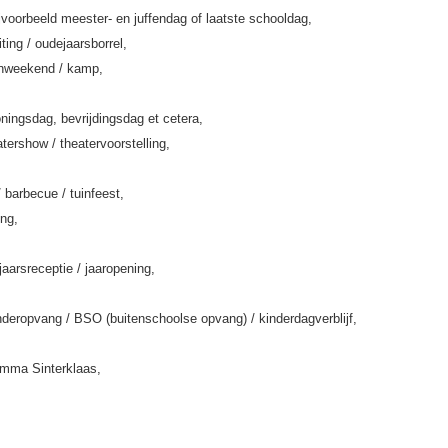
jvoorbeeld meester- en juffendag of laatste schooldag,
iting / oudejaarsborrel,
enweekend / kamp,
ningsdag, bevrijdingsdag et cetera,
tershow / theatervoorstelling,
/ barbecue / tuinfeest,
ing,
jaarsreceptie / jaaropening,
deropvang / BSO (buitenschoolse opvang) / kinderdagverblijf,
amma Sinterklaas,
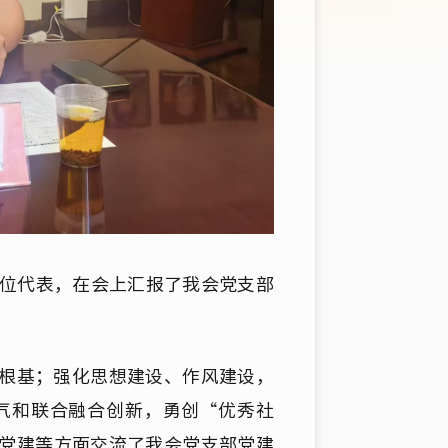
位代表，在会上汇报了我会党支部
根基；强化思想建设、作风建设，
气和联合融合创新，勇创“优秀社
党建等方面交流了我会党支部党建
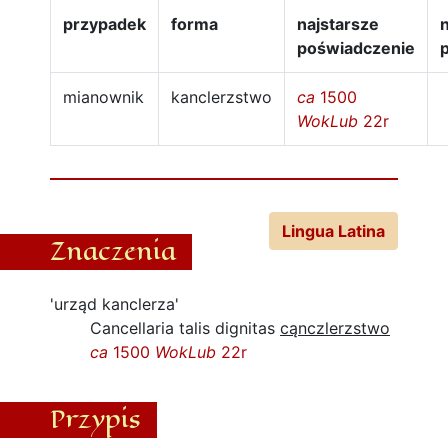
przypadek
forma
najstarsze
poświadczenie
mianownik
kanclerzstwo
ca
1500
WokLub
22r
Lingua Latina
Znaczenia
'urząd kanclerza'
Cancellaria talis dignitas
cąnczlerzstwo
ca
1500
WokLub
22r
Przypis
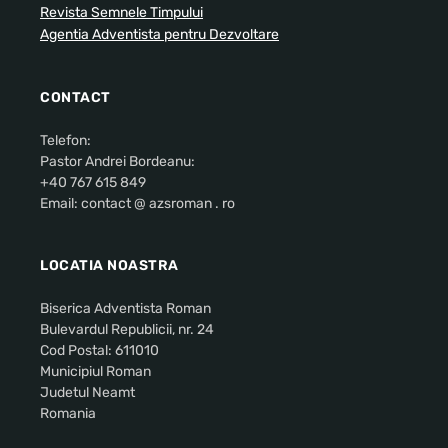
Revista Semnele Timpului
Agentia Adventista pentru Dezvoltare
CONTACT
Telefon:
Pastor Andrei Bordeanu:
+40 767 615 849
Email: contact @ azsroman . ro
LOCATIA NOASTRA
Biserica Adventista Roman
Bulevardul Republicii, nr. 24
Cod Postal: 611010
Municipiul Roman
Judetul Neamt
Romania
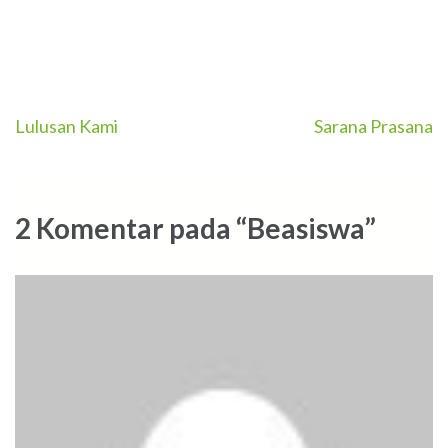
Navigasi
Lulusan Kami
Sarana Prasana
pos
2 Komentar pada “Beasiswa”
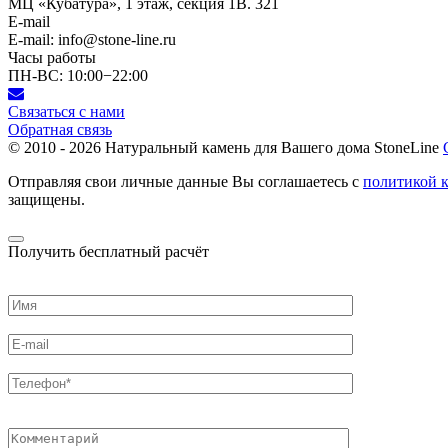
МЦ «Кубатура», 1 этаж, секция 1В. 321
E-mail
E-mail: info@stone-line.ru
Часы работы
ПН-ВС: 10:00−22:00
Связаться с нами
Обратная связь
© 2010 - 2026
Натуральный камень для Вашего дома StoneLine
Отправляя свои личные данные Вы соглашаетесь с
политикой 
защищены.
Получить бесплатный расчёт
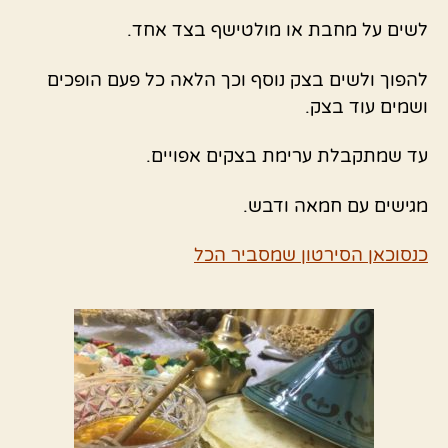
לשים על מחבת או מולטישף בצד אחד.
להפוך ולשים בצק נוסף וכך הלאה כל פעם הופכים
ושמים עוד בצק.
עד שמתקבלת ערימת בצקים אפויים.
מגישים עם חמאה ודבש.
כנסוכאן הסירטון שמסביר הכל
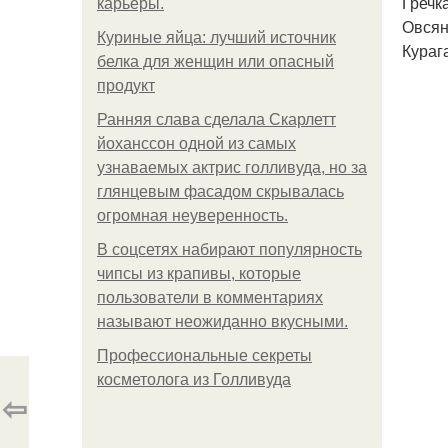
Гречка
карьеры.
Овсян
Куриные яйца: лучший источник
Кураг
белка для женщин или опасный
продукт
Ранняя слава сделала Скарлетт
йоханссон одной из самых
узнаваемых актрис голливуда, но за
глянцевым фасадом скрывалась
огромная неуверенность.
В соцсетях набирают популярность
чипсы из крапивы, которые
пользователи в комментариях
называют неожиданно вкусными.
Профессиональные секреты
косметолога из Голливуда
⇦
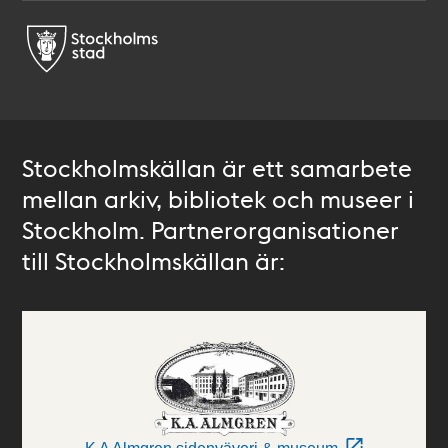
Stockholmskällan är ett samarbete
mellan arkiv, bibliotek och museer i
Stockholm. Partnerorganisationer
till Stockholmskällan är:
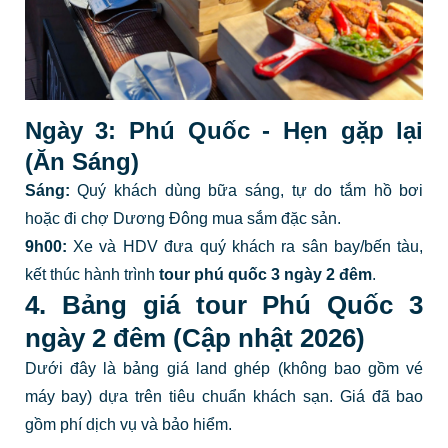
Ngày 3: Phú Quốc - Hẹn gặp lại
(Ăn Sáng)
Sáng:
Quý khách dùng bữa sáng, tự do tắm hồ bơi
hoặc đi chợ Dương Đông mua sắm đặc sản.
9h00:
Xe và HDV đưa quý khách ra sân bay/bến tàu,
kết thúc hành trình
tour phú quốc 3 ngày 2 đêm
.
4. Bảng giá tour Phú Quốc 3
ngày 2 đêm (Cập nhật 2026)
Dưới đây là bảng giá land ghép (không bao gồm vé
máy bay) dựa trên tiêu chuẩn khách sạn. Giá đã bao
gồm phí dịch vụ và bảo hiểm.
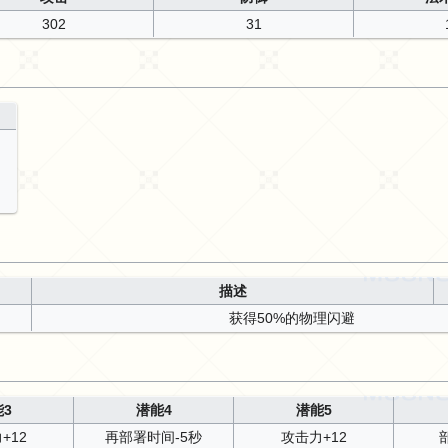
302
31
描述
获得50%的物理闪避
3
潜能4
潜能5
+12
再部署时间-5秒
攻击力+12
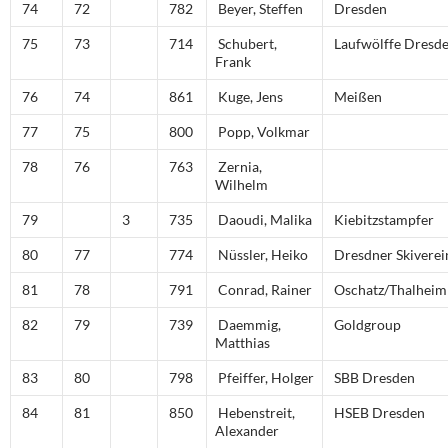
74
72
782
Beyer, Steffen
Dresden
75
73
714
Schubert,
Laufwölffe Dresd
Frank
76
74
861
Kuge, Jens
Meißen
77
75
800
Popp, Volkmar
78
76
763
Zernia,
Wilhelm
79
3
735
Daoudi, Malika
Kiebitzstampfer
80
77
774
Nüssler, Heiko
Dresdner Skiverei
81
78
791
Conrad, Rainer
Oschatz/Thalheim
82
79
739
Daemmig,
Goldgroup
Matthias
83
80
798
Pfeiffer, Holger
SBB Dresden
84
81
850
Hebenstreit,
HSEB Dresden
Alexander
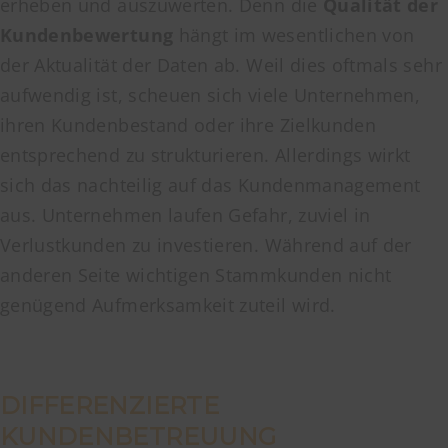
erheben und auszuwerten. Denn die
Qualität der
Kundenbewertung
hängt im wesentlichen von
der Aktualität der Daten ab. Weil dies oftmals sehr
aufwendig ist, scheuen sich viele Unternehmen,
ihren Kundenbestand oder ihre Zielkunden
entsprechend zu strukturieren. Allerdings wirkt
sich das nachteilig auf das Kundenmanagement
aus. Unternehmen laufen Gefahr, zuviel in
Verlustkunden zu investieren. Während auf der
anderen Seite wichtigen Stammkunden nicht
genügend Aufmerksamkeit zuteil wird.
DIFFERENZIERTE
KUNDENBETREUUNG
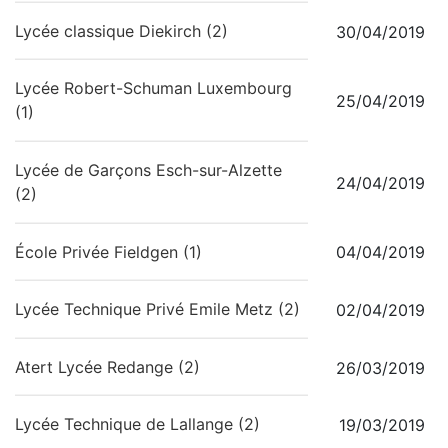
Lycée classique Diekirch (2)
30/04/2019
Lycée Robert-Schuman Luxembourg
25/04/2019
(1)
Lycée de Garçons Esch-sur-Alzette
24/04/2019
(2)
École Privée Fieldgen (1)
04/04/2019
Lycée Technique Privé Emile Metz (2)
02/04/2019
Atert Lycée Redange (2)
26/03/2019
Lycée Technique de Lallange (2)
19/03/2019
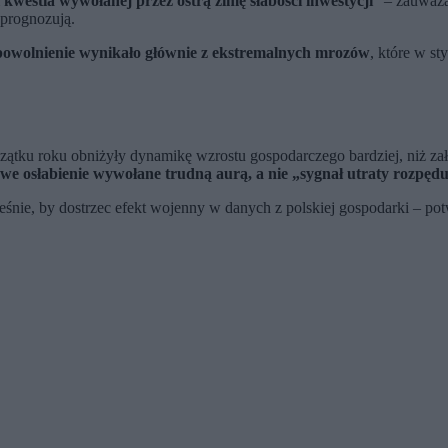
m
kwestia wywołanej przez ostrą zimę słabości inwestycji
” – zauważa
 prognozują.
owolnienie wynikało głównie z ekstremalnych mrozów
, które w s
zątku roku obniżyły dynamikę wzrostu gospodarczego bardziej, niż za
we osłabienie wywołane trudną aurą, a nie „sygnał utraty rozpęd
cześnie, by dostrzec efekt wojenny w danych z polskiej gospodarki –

---+---

**Instruction:** Pictures stay out. Everything else in the listing gets printed exactly.

**Exercise output:**
jvoorbeeld meester- en juffendag of laatste schooldag,
iting / oudejaarsborrel,
enweekend / kamp,
ningsdag, bevrijdingsdag et cetera,
tershow / theatervoorstelling,
/ barbecue / tuinfeest,
ing,
jaarsreceptie / jaaropening,
deropvang / BSO (buitenschoolse opvang) / kinderdagverblijf,
amma Sinterklaas,
位代表，在会上汇报了我会党支部
根基；强化思想建设、作风建设，
气和联合融合创新，勇创“优秀社
党建等方面交流了我会党支部党建
przypadek
forma
najstarsze
poświadczenie
mianownik
kanclerzstwo
ca
1500
WokLub
22r
Lingua Latina
Znaczenia
'urząd kanclerza'
Cancellaria talis dignitas
cąnczlerzstwo
ca
1500
WokLub
22r
Przypis
Revista Semnele Timpului
Agentia Adventista pentru Dezvoltare
CONTACT
Telefon:
Pastor Andrei Bordeanu:
+40 767 615 849
Email: contact @ azsroman . ro
LOCATIA NOASTRA
Biserica Adventista Roman
Bulevardul Republicii, nr. 24
Cod Postal: 611010
Municipiul Roman
Judetul Neamt
Romania
Navigasi
Lulusan Kami
Sarana Prasana
pos
2 Komentar pada “Beasiswa”
МЦ «Кубатура», 1 этаж, секция 1В. 321
E-mail
E-mail: info@stone-line.ru
Часы работы
ПН-ВС: 10:00−22:00
Связаться с нами
Обратная связь
© 2010 - 2026
Натуральный камень для Вашего дома StoneLine
Отправляя свои личные данные Вы соглашаетесь с
политикой 
защищены.
Получить бесплатный расчёт
לשים על מחבת או מולטישף בצד אחד.
להפוך ולשים בצק נוסף וכך הלאה כל פעם הופכים
ושמים עוד בצק.
עד שמתקבלת ערימת בצקים אפויים.
מגישים עם חמאה ודבש.
כנסוכאן הסירטון שמסביר הכל
Гречка
карьеры.
Овсян
Куриные яйца: лучший источник
Кураг
белка для женщин или опасный
продукт
Ранняя слава сделала Скарлетт
йоханссон одной из самых
узнаваемых актрис голливуда, но за
глянцевым фасадом скрывалась
огромная неуверенность.
В соцсетях набирают популярность
чипсы из крапивы, которые
пользователи в комментариях
называют неожиданно вкусными.
Профессиональные секреты
косметолога из Голливуда
⇦
Stockholmskällan är ett samarbete
mellan arkiv, bibliotek och museer i
Stockholm. Partnerorganisationer
till Stockholmskällan är:
Ngày 3: Phú Quốc - Hẹn gặp lại
(Ăn Sáng)
Sáng:
Quý khách dùng bữa sáng, tự do tắm hồ bơi
hoặc đi chợ Dương Đông mua sắm đặc sản.
9h00:
Xe và HDV đưa quý khách ra sân bay/bến tàu,
kết thúc hành trình
tour phú quốc 3 ngày 2 đêm
.
4. Bảng giá tour Phú Quốc 3
ngày 2 đêm (Cập nhật 2026)
Dưới đây là bảng giá land ghép (không bao gồm vé
máy bay) dựa trên tiêu chuẩn khách sạn. Giá đã bao
gồm phí dịch vụ và bảo hiểm.
302
31
描述
获得50%的物理闪避
3
潜能4
潜能5
+12
再部署时间-5秒
攻击力+12
74
72
782
Beyer, Steffen
Dresden
75
73
714
Schubert,
Laufwölffe Dresd
Frank
76
74
861
Kuge, Jens
Meißen
77
75
800
Popp, Volkmar
78
76
763
Zernia,
Wilhelm
79
3
735
Daoudi, Malika
Kiebitzstampfer
80
77
774
Nüssler, Heiko
Dresdner Skiverei
81
78
791
Conrad, Rainer
Oschatz/Thalheim
82
79
739
Daemmig,
Goldgroup
Matthias
83
80
798
Pfeiffer, Holger
SBB Dresden
84
81
850
Hebenstreit,
HSEB Dresden
Alexander
erheben und auszuwerten. Denn die
Qualität der
Kundenbewertung
hängt im wesentlichen von
der Aktualität der Daten ab. Weil dies oftmals sehr
aufwendig ist, scheuen sich viele Unternehmen,
ihren Kundenbestand oder ihre Zielkunden
entsprechend zu strukturieren. Allerdings wirkt
sich das nachteilig auf das Kundenmanagement
aus. Unternehmen laufen Gefahr, zuviel in
Verlustkunden zu investieren. Während auf der
anderen Seite wichtigen Stammkunden nicht
genügend Aufmerksamkeit zuteil wird.
DIFFERENZIERTE
KUNDENBETREUUNG
Lycée classique Diekirch (2)
30/04/2019
Lycée Robert-Schuman Luxembourg
25/04/2019
(1)
Lycée de Garçons Esch-sur-Alzette
24/04/2019
(2)
École Privée Fieldgen (1)
04/04/2019
Lycée Technique Privé Emile Metz (2)
02/04/2019
Atert Lycée Redange (2)
26/03/2019
Lycée Technique de Lallange (2)
19/03/2019
m
kwestia wywołanej przez ostrą zimę słabości inwestycji
” – zauważa
 prognozują.
owolnienie wynikało głównie z ekstremalnych mrozów
, które w s
zątku roku obniżyły dynamikę wzrostu gospodarczego bardziej, niż za
we osłabienie wywołane trudną aurą, a nie „sygnał utraty rozpęd
cześnie, by dostrzec efekt wojenny w danych z polskiej gospodarki –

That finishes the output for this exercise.